Spesso, sulle nostre labbra, come
su quella dei discepoli, questo titolo rimane un’indicazione vaga. Dire «Gesù
Cristo» può rimanere una designazione come un’altra ed entra con disinvoltura
nel nostro linguaggio senza suscitare il minimo scossone. Ma chi è veramente?
Gesù stesso parla di sé, e lo fa
raccontando con una storia, quella dell’Amore che si dona morendo: «Il
Figlio dell’uomo – disse – deve soffrire molto, essere rifiutato dagli anziani,
dai capi dei sacerdoti e dagli scribi, venire ucciso e risorgere il terzo
giorno».
Tutta la sua vita e la sua
storia sono condensate nel caricarsi la croce sulle spalle, nell’incamminarsi sulla
via del Calvario, fino ad essere inchiodato, innalzato e spirare dopo un alto
grido. Lì, sulla croce, perché dono infinito, è già pagata la risurrezione sua
e del mondo.
Siamo abituati a vederlo
inchiodato sulla croce, in chiesa, nelle case, nelle aule, sulle cime dei
monti... Crocifissi di gesso prodotti con lo stampo o capolavori d’arte, gioielli
appesi al collo od oggetti di devozione. Ci si può assuefare a tale vista senza
più coglierne la drammaticità e il valore, oppure si può cadere in estasi come
i santi, rapiti da tanto amore e da tanto dolore.

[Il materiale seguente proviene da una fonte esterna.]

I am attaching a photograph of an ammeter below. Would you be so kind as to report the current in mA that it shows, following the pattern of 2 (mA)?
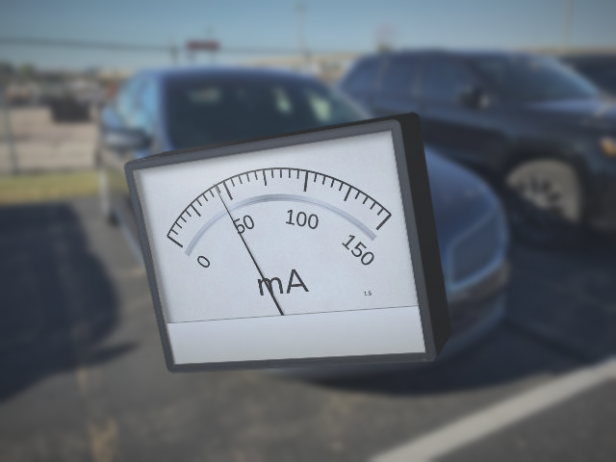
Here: 45 (mA)
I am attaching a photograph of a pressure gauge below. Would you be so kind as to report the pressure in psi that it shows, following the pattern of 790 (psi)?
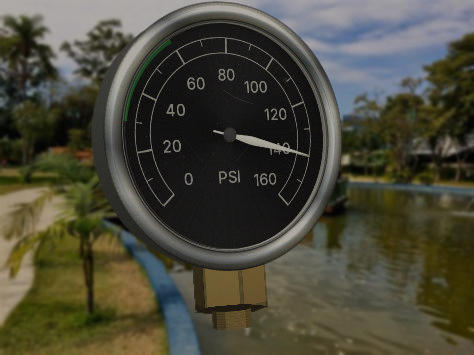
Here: 140 (psi)
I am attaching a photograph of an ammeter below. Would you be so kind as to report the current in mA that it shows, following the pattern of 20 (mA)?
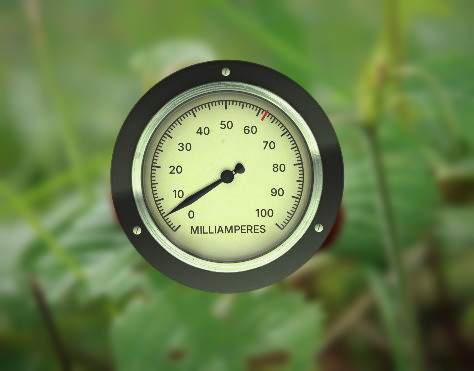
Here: 5 (mA)
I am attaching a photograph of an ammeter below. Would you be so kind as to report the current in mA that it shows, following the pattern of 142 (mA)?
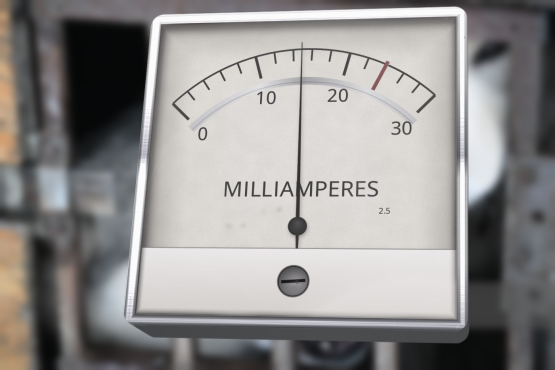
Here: 15 (mA)
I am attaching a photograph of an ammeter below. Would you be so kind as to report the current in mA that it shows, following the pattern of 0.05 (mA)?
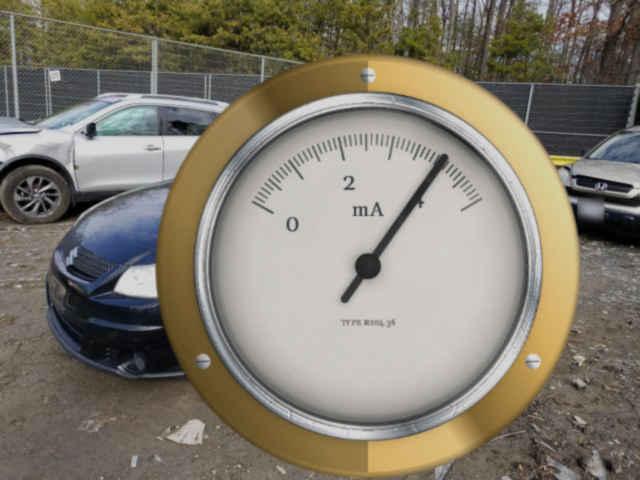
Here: 4 (mA)
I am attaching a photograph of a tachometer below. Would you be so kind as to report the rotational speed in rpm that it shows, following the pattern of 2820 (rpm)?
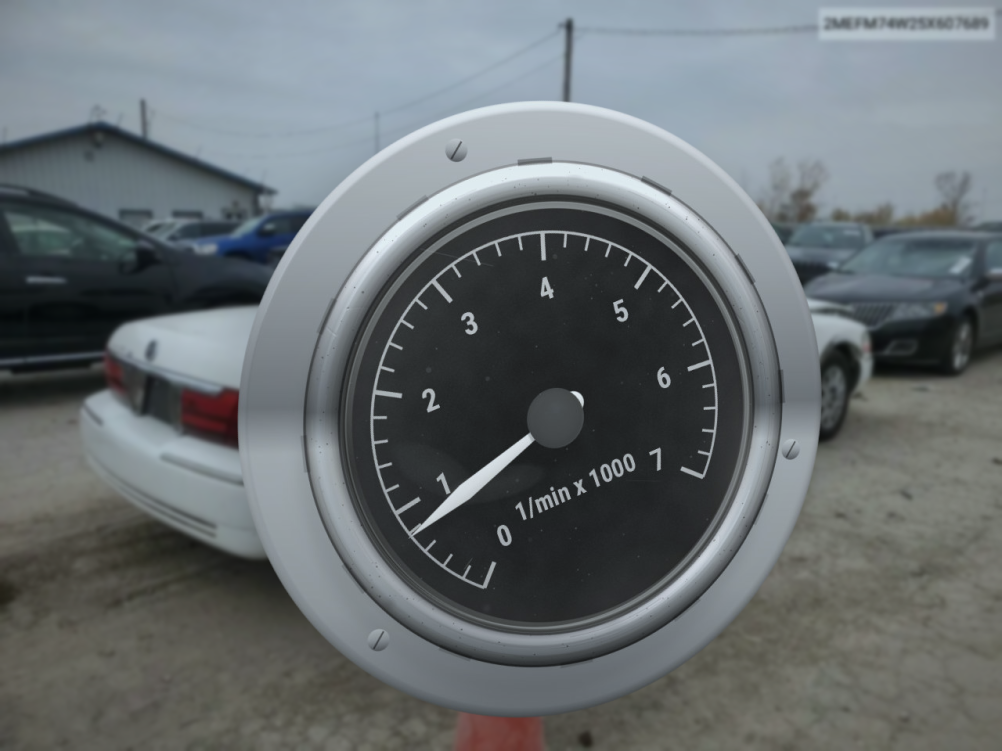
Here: 800 (rpm)
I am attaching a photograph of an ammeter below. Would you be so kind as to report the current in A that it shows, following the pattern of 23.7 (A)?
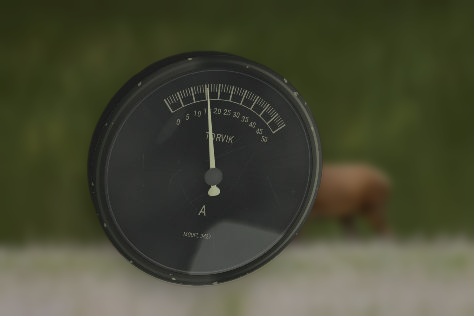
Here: 15 (A)
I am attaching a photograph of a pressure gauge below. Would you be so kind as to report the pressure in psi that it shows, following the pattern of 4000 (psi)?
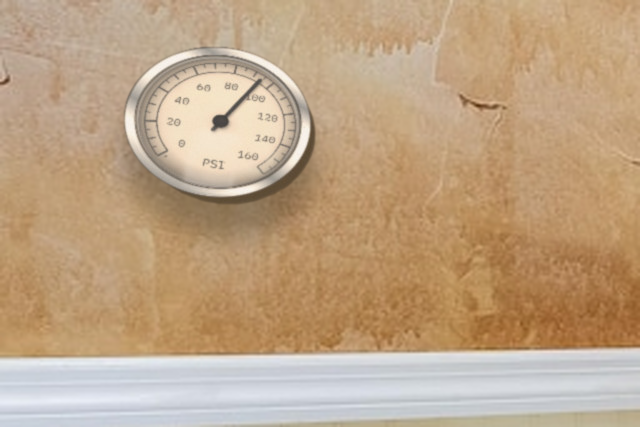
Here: 95 (psi)
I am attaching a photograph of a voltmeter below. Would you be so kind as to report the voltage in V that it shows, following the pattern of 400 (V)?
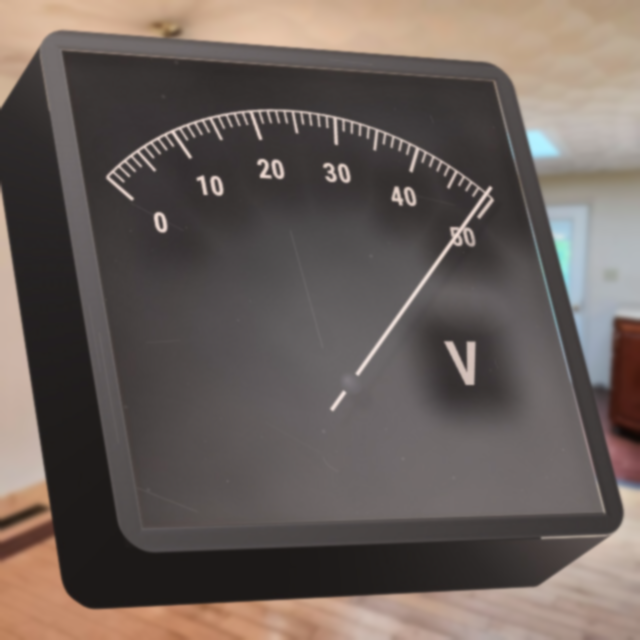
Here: 49 (V)
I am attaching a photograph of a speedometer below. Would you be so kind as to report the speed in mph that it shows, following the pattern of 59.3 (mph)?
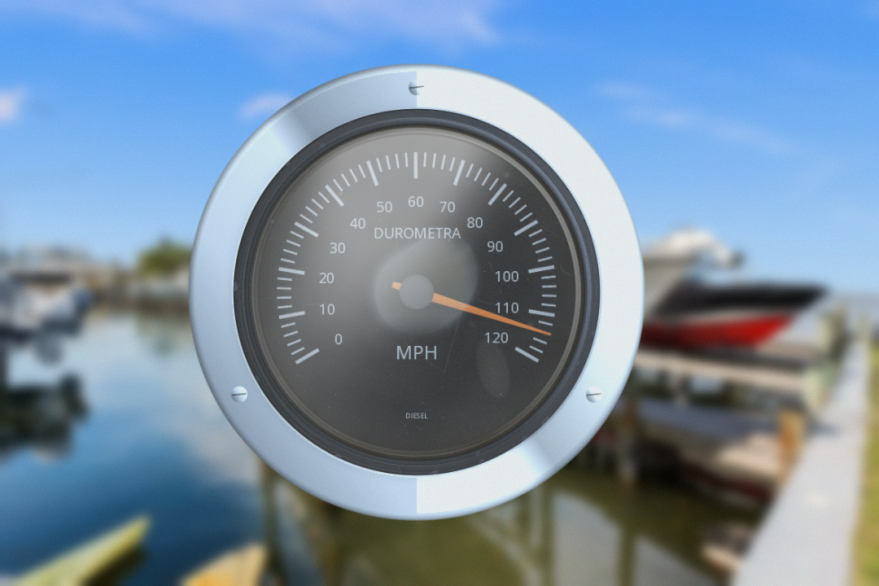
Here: 114 (mph)
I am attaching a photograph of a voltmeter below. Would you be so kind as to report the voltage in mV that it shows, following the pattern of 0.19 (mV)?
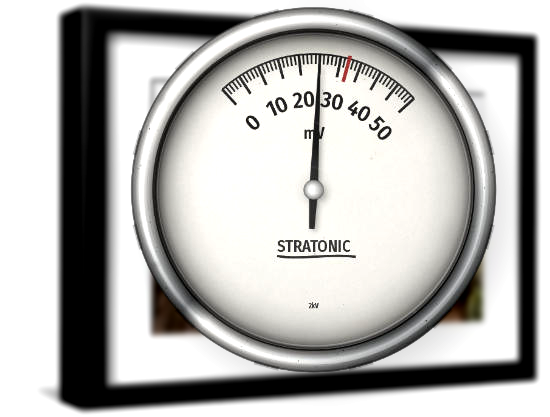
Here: 25 (mV)
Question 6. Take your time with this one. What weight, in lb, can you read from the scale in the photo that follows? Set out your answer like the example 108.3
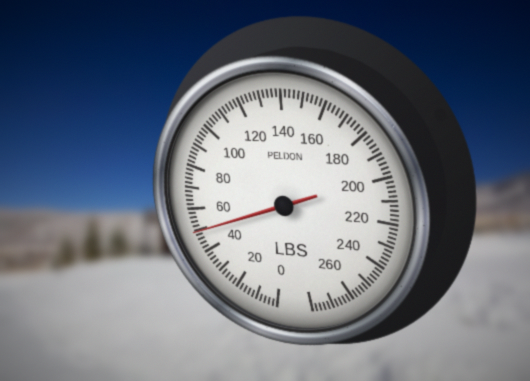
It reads 50
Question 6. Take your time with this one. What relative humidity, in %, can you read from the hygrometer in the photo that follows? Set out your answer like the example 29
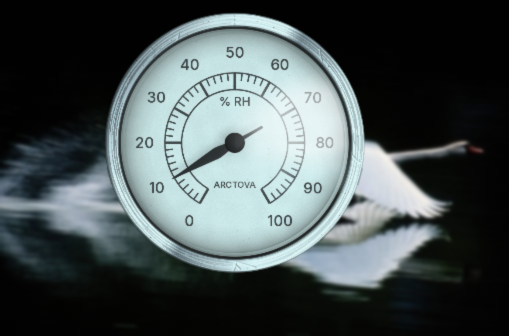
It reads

Siamo “cristiani”, portiamo il
suo stesso nome. Quale dunque la nostra identità? Essere un altro Cristo e
quindi un altro crocifisso.
Nel momento in cui Gesù rivela
ai discepoli chi egli è, rivela anche chi essi sono: quelli che prendono la croce
ogni giorno per esservi crocifissi.
Soltanto dopo averlo
“conosciuto” crocifisso e aver compreso l’infinito amore manifestato in quel
gesto, Paolo può accettare di “essere crocifisso” con lui. Soltanto dopo essere
stato rapito dalle sue piaghe, Francesco le vide impresse nella sua carne.
Non occorre cercare la croce,
arriva da sé ogni giorno nei piccoli e grandi dolori che non mancano mai. Cosa
fare: ribellarsi, imprecare? Non saremmo cristiani. Il dolore e la croce sono stati
i mezzi che Cristo ha usato per salvarci. Li usiamo anche noi.
Gesù non li ha scelti: altri glieli
hanno inflitti, ma lui li hai accolti e valorizzati. Non li scegliamo neanche
noi, ma arrivano e li accogliamo con lui per la salvezza nostra e quella degli
altri.
Quello che invece dobbiamo
scegliere è il “rinnegare” noi stessi. È quel deciso “no” a quanto contraddice
il nostro essere cristiani: la disonestà, l’immoralità, l’odio, la vendetta,
rispondere al male con il male, fare ciò che la nostra coscienza ci rimprovera per
il semplice fatto che ormai tutti lo fanno...
Soltanto così saremo suoi veri
discepoli, pronti seguirlo fino nella sua risurrezione.